When you use a capsaicin cream, there will be an initial burn, as substance P is depleted, followed by pain relief, Alan says. Though some people aren't super comfortable with that initial burn, the approach generally works well.
3. It packs antioxidants.
You know antioxidants, those substances that can prevent or slow damage to your cells caused by harmful compounds called free radicals? You'll find plenty (including vitamin C and carotenoids) in cayenne, says Sonya Angelone, RD, a spokeswoman for the Academy of Nutrition and Dietetics.
Peppers have been shown to prevent oxidation or free radical damage, especially in relation to cholesterol and triglycerides, she adds.
4. It might help with congestion.
Though there isn't a lot of research to back this up just yet, cayenne's heat can theoretically help clear out congestion.

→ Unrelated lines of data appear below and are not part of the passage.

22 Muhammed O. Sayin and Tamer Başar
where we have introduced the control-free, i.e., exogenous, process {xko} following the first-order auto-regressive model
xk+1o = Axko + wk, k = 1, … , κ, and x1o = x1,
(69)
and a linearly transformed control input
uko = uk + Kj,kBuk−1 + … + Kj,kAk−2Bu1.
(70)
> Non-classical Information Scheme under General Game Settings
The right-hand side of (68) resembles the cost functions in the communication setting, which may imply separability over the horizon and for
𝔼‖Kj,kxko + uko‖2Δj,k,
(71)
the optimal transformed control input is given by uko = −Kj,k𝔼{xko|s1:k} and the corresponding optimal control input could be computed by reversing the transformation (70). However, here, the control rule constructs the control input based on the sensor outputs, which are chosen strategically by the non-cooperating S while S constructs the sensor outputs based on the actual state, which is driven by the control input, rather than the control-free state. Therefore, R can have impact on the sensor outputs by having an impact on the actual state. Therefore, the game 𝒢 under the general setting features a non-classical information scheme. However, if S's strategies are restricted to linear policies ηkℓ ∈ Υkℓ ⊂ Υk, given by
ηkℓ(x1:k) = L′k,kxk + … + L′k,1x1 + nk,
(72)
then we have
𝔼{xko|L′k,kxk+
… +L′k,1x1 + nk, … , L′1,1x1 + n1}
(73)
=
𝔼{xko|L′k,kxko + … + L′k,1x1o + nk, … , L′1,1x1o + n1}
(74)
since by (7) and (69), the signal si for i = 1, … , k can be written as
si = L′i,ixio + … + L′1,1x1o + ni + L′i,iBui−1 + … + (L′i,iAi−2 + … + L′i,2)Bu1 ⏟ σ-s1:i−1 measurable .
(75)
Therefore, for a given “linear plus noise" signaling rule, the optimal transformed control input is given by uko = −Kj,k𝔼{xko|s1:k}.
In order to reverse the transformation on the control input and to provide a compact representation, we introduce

The idea is that capsaicin can shrink the blood vessels in the nose, temporarily relieving congestion, Alan says. (Think of how eating hot wings can make your nose run)
5. It may improve circulation.
Peppers with capsaicin have been shown to reduce cholesterol and triglycerides, and help keep cells from sticking together and forming blood clots, Angelone says. All of these factors are good news for healthy blood circulation.
Does cayenne pepper have any negative side effects?
Spicy stuff, including cayenne pepper, isn't for everyone. While spicy food doesn't actually cause heartburn, it can make it worse, Rumsey says. If you struggle with heartburn and find its get worse after you eat cayenne, you might need to cut down a little. Often, smaller meals and smaller amounts of spice can help to control this, Rumsey says.
Spicy foods, like cayenne, can also irritate your gut and intestines, which can make you have to poop a lot, Rumsey says. Lovely.
And, while cayenne can add flavor to dishes, eating it (and other super spicy stuff) on the reg can actually make your taste buds less sensitive over time. Who knew?
Finally, keep in mind that capsaicin skin creams can irritate the skin if not used carefully. If you're planning to try a cayenne cream, follow the package instructions carefully and wash the cream off well when you're done using it to avoid irritation from prolonged exposure, Alan says.
Got it. So, how should I use cayenne pepper?
Though it's unclear exactly how much cayenne you need to consume or use to reap its benefits, you can incorporate it into your diet by either chopping up a fresh pepper or buying dried cayenne from the spice aisle, Gans says. (Note that dried cayenne spice's heat and capsaicin are more concentrated.)
From there, the possibilities are pretty much endless though dietitians have a few recommendations.
1. Add it to dips.
Looking for a spicy snack or having people over? Gans recommends adding fresh cayenne to appetizers like crab dip for an added kick.
2. Sprinkle it over baked chicken.
If your usual chicken dishes have you bored, chop up some fresh cayenne pepper and sprinkle it on top of your protein.
3. Stir it into soups.
Make your favorite soup or stew recipes even more warming by adding some cayenne into the mix. Just stir in a little at a time, so you don't overdo it in the heat department, Angelone recommends.
4. Toss it over sauted vegetables.
If you've been feeling kinda meh about your go-to veggies, cayenne will definitely mix things up. Sprinkle a little dried cayenne into your usual seasoning mix for extra oomph.
5. Make a chili oil.
Rumsey's favorite way to use cayenne: Add a few dashes to olive oil and then drizzle it over your food. (She loves it atop plain popcorn.)
The bottom line: Cayenne can support your health in a bunch of ways, but it's no magic bullet. Use it only as much as works for your body (and taste buds).